The woman selling daily papers at the supermarket pointed to a picture of Shamima Begum, the “jihadi bride” who now wants to return to Britain.
“No way is that girl coming back to this country,” she said firmly. “Those ISIS monsters have beheaded people. And she says she’s not bothered by that.”
“But she’s just about to have a baby,” I said. “It’s not the child’s fault, after all. And two of her previous children have died.”
“Should have thought of that before she joined up with terrorists, shouldn’t she?”
This, I reflected, was probably the majority attitude towards Shamima Begum, who has since given birth to a son. She made her choice and she should take the consequences. Even though she was only 15 at the time of this choice, and legally a child herself.
“Choice” is a catchphrase which has gained cult-like currency in recent years: the measure of everything is personal choice. But in a highly publicised case like this one, the notion of “consequences” has been given a more public airing. And maybe a salutary one. All choices have consequences. We get away with nothing.
But a thread in this story is motherhood, and a young woman’s capacity to become a mother. This adds another dimension to any choice.
She made a choice for herself when she joined ISIS; but she didn’t make that choice for her child. And because she is now the mother of a son, the circumstances have changed. In all humanity, we are bound to try to proceed in the best interests of the child.
As she is, at the time of writing, a British citizen, she must eventually be allowed to return to this country. The due process of law should then unfold. Everyone has to face the consequence of their choices, but the wellbeing of the baby she has just borne – who also qualifies as British – must surely also be taken into consideration.
***
In his new book, In the Closet of the Vatican: Power, Homosexuality, Hypocrisy, the French journalist Frédéric Martel claims that 80 per cent of the clergy in the Holy See are homosexual, and hiding it – that is, “in the closet”. But the American commentator, Frank Bruni, an openly gay man who has reported from Rome, and who might be expected to hail the work as a critique of hypocrisy in high places, doesn’t give it his endorsement.
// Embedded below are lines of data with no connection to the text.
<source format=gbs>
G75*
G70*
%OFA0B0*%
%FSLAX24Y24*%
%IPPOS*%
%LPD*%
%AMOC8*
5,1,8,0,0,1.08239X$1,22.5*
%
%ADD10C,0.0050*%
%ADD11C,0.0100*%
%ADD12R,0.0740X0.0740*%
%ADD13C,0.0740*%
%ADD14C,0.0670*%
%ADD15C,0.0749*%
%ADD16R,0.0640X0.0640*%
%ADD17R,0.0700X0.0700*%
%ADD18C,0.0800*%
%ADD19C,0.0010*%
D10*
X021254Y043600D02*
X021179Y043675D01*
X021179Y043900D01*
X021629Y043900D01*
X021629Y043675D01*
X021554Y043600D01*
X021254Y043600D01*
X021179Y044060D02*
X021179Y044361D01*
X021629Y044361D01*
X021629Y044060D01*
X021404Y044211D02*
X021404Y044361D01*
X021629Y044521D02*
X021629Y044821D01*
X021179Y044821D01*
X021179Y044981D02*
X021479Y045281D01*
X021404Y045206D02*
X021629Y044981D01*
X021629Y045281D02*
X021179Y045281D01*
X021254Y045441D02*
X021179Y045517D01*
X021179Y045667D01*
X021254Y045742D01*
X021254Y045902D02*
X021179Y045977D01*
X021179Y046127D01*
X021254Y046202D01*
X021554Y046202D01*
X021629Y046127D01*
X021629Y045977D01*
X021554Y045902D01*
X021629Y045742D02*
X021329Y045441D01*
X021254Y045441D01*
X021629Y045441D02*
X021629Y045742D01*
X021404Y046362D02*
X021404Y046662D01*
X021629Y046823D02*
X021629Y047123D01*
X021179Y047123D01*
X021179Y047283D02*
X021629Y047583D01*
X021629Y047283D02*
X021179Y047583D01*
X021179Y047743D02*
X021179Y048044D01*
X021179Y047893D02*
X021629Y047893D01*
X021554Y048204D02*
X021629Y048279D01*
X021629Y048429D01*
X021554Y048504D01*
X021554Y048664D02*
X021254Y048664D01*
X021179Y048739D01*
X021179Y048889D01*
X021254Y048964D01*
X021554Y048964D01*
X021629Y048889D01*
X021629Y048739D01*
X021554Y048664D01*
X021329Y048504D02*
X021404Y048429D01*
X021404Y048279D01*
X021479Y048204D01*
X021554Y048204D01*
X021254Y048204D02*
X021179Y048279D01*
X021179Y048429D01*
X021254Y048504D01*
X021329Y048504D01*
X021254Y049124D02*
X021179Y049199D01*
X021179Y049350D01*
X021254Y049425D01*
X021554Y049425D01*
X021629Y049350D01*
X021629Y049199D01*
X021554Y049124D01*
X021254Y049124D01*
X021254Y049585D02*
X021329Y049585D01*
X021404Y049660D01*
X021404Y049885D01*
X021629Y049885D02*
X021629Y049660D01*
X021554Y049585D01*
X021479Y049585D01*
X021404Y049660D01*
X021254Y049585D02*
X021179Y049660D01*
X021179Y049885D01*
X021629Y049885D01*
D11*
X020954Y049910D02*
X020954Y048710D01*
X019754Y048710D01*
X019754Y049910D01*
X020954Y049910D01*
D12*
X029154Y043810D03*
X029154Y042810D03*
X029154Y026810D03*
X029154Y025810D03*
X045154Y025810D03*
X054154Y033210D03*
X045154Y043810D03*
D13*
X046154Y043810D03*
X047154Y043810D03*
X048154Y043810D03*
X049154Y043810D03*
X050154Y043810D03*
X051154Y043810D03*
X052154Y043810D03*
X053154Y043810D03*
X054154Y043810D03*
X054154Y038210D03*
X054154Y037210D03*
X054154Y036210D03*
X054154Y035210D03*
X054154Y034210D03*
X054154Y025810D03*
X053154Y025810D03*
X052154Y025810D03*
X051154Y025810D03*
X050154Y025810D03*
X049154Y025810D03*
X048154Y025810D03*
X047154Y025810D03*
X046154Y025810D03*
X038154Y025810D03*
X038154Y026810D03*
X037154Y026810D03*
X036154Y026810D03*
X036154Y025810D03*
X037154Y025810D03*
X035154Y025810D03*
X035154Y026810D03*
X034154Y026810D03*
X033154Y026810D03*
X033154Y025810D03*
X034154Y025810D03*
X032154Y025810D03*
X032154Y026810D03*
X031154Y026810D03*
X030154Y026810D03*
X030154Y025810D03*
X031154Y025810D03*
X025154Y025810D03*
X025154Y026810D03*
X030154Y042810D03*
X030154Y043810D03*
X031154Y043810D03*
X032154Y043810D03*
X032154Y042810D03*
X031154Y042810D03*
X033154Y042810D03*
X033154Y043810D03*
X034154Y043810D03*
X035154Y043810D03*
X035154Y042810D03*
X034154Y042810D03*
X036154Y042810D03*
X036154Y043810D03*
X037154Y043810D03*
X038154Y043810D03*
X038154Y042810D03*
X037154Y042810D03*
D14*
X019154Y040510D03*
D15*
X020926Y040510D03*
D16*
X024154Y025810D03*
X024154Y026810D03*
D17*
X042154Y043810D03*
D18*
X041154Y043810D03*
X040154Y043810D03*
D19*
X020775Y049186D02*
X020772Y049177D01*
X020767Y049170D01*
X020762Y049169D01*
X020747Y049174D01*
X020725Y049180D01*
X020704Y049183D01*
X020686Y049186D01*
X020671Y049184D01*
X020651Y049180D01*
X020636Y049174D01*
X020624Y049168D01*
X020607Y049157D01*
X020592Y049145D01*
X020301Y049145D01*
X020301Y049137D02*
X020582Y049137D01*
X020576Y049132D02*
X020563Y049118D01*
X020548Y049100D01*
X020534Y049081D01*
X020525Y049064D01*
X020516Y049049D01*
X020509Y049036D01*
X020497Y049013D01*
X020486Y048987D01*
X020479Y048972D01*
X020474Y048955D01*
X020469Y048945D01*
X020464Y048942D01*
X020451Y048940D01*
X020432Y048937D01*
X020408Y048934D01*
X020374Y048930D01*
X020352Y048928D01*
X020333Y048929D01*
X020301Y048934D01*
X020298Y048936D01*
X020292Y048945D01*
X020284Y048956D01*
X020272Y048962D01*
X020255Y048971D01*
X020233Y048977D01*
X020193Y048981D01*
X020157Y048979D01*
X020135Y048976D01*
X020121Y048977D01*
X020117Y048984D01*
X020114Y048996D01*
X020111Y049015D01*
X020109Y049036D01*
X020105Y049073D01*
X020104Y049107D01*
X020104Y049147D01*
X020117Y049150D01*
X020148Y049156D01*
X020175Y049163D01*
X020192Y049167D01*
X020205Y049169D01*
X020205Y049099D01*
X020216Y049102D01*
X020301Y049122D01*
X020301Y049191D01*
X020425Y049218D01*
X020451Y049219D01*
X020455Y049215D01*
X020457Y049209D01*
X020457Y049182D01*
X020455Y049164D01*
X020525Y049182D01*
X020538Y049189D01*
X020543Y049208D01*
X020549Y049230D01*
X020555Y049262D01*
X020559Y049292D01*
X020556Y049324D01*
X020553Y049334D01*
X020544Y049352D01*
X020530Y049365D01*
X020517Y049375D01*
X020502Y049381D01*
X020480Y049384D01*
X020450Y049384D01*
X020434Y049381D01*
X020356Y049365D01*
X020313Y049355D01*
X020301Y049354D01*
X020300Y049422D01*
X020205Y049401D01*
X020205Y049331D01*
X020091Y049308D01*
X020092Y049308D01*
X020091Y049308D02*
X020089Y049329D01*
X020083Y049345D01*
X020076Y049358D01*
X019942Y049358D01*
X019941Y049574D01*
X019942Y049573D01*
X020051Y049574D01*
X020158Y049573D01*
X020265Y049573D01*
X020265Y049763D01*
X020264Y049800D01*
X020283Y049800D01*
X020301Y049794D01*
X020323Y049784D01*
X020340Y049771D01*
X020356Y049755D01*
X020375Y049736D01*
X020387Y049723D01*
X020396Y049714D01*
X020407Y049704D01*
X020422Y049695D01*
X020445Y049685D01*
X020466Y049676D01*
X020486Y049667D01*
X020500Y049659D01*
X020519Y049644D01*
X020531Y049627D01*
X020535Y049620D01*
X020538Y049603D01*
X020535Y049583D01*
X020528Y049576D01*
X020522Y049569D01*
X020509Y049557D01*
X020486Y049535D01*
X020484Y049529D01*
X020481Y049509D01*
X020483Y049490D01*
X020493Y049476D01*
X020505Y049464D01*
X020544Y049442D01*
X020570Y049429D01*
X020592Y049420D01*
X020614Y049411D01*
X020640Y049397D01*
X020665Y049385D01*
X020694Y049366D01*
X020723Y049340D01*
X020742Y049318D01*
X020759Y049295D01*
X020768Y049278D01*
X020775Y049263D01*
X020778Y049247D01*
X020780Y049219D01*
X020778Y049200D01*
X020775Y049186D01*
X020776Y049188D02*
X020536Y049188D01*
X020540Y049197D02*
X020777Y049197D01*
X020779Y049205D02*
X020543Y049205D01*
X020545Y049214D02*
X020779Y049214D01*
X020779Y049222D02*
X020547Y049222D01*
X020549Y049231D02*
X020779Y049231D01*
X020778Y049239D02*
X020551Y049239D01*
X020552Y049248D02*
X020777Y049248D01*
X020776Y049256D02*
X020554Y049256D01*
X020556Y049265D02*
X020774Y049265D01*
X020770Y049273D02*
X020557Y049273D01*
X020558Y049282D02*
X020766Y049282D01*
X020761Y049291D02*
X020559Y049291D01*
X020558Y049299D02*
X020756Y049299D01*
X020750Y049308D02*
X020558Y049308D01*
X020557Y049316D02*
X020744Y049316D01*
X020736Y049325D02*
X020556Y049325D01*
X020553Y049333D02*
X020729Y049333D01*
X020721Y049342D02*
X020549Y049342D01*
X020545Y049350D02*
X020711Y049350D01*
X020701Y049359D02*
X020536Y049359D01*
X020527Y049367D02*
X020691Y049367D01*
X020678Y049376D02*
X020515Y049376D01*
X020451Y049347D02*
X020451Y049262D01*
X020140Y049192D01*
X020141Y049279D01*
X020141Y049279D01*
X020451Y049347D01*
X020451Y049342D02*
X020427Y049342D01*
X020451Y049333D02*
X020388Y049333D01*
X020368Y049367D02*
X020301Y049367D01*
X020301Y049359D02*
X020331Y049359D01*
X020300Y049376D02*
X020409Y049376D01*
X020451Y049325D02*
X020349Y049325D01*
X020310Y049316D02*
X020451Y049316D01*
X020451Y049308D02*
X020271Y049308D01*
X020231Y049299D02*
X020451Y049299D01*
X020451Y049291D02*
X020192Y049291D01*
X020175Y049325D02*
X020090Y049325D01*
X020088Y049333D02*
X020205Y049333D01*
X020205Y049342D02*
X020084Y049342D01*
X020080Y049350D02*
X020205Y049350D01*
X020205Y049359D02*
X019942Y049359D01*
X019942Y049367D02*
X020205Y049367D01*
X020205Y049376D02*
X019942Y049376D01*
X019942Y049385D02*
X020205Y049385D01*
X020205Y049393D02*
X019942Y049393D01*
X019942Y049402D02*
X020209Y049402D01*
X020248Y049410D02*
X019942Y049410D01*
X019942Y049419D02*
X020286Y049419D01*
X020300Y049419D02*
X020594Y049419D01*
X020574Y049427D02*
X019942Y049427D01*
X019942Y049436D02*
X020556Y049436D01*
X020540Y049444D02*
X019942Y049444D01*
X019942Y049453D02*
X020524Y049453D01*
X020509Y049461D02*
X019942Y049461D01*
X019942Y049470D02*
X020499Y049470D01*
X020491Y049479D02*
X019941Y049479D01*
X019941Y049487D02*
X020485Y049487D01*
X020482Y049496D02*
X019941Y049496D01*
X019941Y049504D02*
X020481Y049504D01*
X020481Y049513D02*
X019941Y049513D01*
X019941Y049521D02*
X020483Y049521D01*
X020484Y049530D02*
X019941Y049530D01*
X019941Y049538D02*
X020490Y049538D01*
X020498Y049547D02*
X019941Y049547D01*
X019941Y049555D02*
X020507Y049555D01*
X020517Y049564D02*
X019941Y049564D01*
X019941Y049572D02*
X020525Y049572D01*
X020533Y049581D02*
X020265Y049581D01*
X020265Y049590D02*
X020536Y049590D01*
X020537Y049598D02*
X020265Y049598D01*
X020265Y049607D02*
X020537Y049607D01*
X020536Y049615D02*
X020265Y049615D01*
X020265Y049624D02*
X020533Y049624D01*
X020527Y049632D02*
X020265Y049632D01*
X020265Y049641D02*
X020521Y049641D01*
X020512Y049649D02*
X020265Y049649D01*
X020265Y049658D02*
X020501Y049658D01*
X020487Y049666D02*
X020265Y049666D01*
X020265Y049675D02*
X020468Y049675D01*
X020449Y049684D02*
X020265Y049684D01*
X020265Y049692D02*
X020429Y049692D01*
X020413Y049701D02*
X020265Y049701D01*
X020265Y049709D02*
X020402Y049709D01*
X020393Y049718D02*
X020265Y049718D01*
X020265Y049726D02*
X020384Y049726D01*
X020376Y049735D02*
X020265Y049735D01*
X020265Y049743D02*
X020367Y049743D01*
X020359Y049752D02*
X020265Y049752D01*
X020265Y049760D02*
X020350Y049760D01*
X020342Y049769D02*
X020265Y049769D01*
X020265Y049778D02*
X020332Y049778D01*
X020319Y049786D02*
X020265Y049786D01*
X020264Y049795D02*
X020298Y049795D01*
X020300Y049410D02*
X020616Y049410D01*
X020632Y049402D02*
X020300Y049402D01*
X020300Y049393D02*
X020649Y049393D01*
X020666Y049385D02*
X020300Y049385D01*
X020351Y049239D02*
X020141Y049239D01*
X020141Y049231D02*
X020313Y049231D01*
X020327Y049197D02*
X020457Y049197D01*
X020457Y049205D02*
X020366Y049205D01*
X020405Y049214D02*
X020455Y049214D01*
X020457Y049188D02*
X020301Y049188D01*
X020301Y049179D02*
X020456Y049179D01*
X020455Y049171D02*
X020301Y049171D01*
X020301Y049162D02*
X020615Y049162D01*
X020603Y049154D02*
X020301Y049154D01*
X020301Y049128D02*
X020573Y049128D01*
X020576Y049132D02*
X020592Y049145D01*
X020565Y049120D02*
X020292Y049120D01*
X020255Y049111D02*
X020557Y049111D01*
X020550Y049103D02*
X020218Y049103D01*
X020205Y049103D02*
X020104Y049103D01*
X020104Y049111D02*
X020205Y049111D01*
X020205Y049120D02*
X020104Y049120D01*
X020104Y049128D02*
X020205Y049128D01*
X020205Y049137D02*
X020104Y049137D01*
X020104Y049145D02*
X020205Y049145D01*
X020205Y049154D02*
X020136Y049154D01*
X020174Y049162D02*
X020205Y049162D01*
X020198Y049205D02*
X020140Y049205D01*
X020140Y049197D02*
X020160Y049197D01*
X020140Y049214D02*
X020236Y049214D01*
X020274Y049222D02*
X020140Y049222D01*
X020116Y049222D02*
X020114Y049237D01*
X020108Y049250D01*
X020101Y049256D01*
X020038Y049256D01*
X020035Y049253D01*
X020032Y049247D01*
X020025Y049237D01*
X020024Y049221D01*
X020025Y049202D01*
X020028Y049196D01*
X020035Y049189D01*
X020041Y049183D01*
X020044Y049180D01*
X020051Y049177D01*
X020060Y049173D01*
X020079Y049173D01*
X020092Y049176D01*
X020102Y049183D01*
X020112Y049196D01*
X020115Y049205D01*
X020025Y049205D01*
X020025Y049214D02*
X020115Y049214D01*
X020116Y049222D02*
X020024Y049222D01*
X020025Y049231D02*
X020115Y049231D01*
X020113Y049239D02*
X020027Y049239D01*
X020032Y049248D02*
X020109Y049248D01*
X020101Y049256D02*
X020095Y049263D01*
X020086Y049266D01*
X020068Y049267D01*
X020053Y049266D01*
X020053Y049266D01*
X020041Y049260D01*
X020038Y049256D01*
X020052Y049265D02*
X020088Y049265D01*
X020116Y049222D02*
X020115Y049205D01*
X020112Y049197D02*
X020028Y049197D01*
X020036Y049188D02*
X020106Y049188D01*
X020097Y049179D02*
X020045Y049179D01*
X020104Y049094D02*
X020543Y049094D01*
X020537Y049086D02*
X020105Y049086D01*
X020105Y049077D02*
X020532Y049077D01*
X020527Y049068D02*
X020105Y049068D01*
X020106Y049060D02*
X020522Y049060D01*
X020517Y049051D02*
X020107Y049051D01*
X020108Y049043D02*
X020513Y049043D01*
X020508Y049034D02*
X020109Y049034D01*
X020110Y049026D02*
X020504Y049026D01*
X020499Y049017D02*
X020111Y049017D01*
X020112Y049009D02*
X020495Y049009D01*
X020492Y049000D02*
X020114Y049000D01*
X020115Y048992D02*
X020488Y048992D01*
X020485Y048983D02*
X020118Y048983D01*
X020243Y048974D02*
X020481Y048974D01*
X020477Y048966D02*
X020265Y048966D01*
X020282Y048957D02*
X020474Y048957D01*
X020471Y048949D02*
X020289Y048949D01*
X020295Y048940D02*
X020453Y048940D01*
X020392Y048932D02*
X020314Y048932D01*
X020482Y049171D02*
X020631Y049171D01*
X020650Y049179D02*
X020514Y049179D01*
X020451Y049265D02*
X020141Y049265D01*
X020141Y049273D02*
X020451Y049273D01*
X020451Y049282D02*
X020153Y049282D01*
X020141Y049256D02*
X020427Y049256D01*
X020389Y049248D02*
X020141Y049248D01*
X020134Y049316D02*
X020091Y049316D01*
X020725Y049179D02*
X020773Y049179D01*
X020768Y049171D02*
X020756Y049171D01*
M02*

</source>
Martel’s book, says Bruni in the New York Times, is sensationalist. There is no proof whatsoever that 80 per cent of the Vatican is gay – the claim is neither knowable nor credible. Martel’s language is “profoundly silly and deeply offensive” – with wisecracks like writing that Pope Francis is “among the queens”. It could well have the effect of starting a witch-hunt against gay priests – many of whom, says Bruni, “are exemplary – and chaste – servants of the Church”.
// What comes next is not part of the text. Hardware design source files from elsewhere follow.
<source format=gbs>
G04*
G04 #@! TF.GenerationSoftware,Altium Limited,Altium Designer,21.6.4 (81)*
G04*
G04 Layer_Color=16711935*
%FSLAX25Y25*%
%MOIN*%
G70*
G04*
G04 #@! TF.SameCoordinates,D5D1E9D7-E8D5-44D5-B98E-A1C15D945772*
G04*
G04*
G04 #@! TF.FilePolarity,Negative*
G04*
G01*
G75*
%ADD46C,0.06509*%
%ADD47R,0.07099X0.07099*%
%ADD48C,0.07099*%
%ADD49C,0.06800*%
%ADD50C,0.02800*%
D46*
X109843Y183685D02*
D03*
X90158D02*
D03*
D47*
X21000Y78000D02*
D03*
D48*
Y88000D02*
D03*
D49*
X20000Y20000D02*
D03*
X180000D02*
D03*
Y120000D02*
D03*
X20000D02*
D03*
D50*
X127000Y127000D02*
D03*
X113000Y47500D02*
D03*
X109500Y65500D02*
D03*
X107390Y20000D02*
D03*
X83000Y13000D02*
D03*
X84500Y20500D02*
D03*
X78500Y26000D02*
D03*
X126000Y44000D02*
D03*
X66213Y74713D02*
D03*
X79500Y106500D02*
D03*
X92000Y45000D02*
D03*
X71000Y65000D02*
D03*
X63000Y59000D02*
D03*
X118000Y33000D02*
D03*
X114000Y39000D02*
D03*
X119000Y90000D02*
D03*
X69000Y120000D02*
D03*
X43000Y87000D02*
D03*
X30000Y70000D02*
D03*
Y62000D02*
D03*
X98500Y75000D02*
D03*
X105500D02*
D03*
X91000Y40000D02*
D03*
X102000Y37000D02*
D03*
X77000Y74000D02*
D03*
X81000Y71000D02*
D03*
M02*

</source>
Bruni suggests that the true figure of clergy of homosexual orientation is possibly between 15 and 20 per cent. But must we have statistical evidence of everyone’s sexual orientation? It strikes me as tasteless. Unless a person has committed an offence, their sexual orientation is their own business, surely. Speculation on who they are attracted to is just titillation.
To some extent, the gay lobby has made such a big issue about sexual orientation, underlining it as being such a prominent aspect of identity – rainbow flags, gay-friendly policies, people who choose to keep their private lives private “outed” – that it’s become an over-defined element of personality. Was Leonardo da Vinci homosexual? Possibly. But his multi-faceted genius is a far more important aspect of the man. A person is more than their sexual orientation.
***
I watched some of the schoolkids “on strike” last weekend, protesting about climate change, and calling on the Government to “do something”.
I was minded to put some interrogatory environmental questions to them, such as “Are you driven to school, or do you walk or cycle?” Do you shower three times a day, as Dr Alison Browne at Manchester University claims some teenagers do? Do you wear deliberately torn jeans, which take twice as much energy to confect? Do you use a tumble dryer rather than hanging clothes on the line? Et cetera. But I hadn’t the heart to rain on their youthful parade.